Лоферер скинул рубашку, Холль сделал то же самое. Лоферер надел ремень на шкив, резко дернул, и снова раздался шум, а вслед за этим — громкий щелчок. И Холль и Лоферер сразу поняли: нож полетел. Надо идти вниз за новым.
"Конрада небось послали на болото. Не хотел бы я быть на его месте, там без сапог не обойтись". Они отправились есть. Мимо пристройки. Мимо дома портняжки. Справа — сады усадьбы, а посередке — дом, где обитал Алоис Штунк. Холль никогда не слышал, чтобы тот говорил. Штунк либо глухо ворчал, либо кашлял в своем сенном сарае.
Холль смотрел в глубь садов. Найзер почти не отходит от Марии. Холль побаивался его. Со всеми другими он мог и перемолвиться словом, поболтать, пусть даже тайком, но только не с Найзером. Однажды Холль видел его домишко, но что по дому скажешь о хозяине?
Он скользил взглядом по приземистым сараям и задавался вопросом: "Что, если я наеду на них или зарулю куда-нибудь не туда? Спрыгнет он? Даст волю рукам? Разорется?"
Из-за сарая, где плели корзины, вывернула телега, и показался широко шагающий Лехнер, с огромным белым носовым платком и в новой соломенной шляпе. "Со мной-то он добренький, а своих сыновей, хотя это вряд ли его дети, лупит почем зря". Лехнер поздоровался. Он был в хорошем настроении. А может, старался для Марии и Розы.
До того как часы ударят четверть, работникам надлежало выйти из дома. Из всех существующих шествий церковное казалось ему самым зряшным. У него даже было такое чувство, что в праздничном наряде ему предстоит не праздник, а что ни на есть самый будний день. С отдаленных верхних хуторов приходили дети и взрослые и рядком или гуськом следовали на кладбище. Холль поспешал впереди хозяина. Позади идти не разрешалось, рядом — не хотелось, и поэтому он шел впереди.
А когда приблизились к распятию, якобы оскверненному Холлем, он сделал вид, что крестится, и поклялся себе при первой возможности наложить кучу под дверью вице-бургомистерши.
Ему пришлось окроплять могилу деда и бабки.

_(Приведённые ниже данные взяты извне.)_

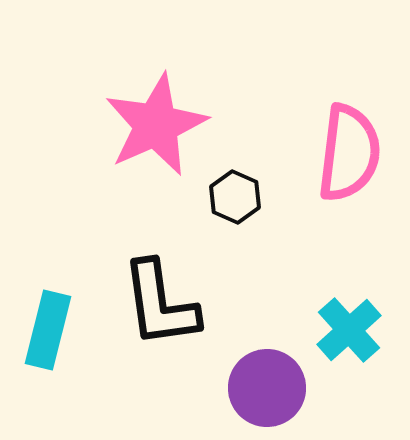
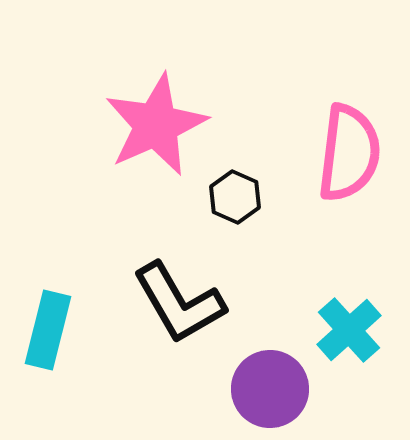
black L-shape: moved 19 px right, 1 px up; rotated 22 degrees counterclockwise
purple circle: moved 3 px right, 1 px down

Для чего, он и сам не знал. Лучше бы он кропил какую-нибудь чужую, заброшенную могилу, а к этой он испытывал лишь отвращение. Особенно противно из-за старика. Холль никогда не видел этого человека — разве что на фотографиях, — но про него ему все уши прожужжали.
Холль развернулся и пошел в церковь, он преклонил колени и пройдя мимо воспитательницы, сел на свое место.

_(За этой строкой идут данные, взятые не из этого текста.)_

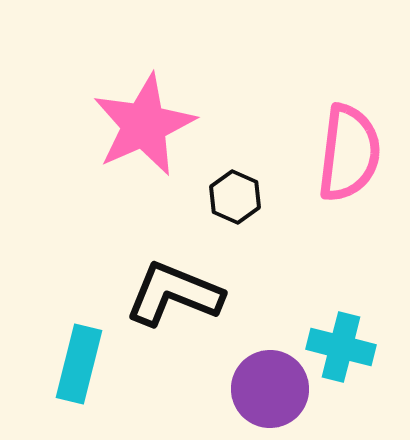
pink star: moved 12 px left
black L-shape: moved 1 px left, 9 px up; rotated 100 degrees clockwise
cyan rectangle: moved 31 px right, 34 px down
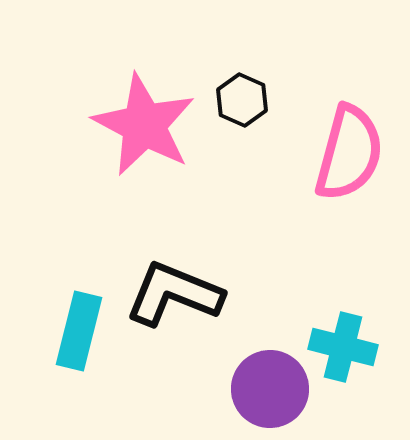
pink star: rotated 20 degrees counterclockwise
pink semicircle: rotated 8 degrees clockwise
black hexagon: moved 7 px right, 97 px up
cyan cross: moved 2 px right
cyan rectangle: moved 33 px up
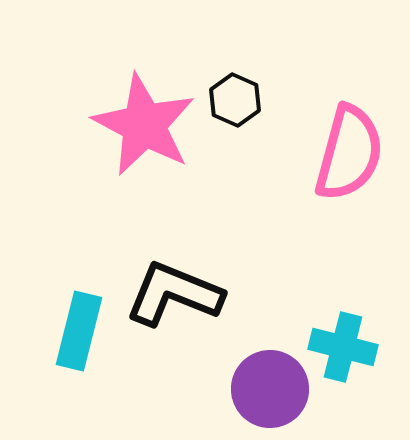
black hexagon: moved 7 px left
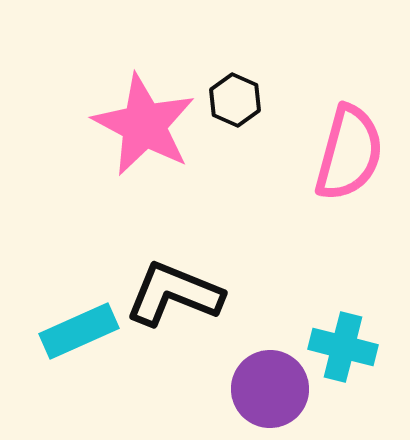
cyan rectangle: rotated 52 degrees clockwise
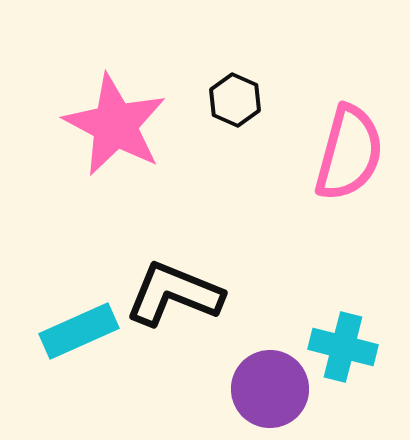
pink star: moved 29 px left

Его смешило то, что так много людей почтительно взирает на суетливые телодвижения господина Бруннера. Вообще, вся эта дребедень казалась ему смешной: церковные облачения, поклоны, гнусавое бормотание, взвой хора. Слева он видел женщин, с головой ушедших в молитву и перебиравших пальцами четки, впереди — господина Бруннера, уткнувшегося в богослужебную книгу, позади слышал шиканье все той же воспитательницы. А потом что? Вставать, или бухаться на колени, или опять читать молитвы?
А эта скука, нигде ему не было так невыносимо скучно, как в церкви. Прошла вечность, пока господин Бруннер не взошел наконец на кафедру и не начал натужно орать и брызгать слюной. Потом по проходу пронеслись сборщики денег, стуча по скользким плитам гвоздями каблуков, упали на колени перед господином Бруннером, потом встали, помаячили вокруг так называемого высокого алтаря и пошли по рядам, протягивая прихожанам кошели на палках, так что только швы на штанах и пиджаках трещали. А впереди выставили наконец вино и открыли дарохранительницу. Затем вдруг опять стало тихо, все грохнулись на колени, опустили головы и начали истово креститься, потом опять встали, угнездились задами на сиденьях, впереди медленно прикрыли двери, и снова пошел бубнеж, и замолотили в грудь руки. Потом вечно жаждущие святых тайн подались вперед на богобоязненно осторожных ногах, хотя в молитвенном экстазе готовы были ползти к Бруннеру на коленях. Задние двери распахнулись, а впереди над толпой мелькали руки Бруннера, продолжавшего совать облатки в открытые рты. Дальше все выглядело так, будто у причащаемых отнялись ноги, они не могли подняться, будто на спине у каждого по корзине навоза. А головы были словно подвешены.
Сидеть и смотреть на них, столько зная об этих людях, — такая повинность всякий раз чуть не доводила его до сумасшествия, казалось, что все мерзости и беды долины благословляются в этом месте. Никто не смог бы ему внушить, что весь этот балаган имеет какое-либо отношение к Богу, но его освящали именем Господа.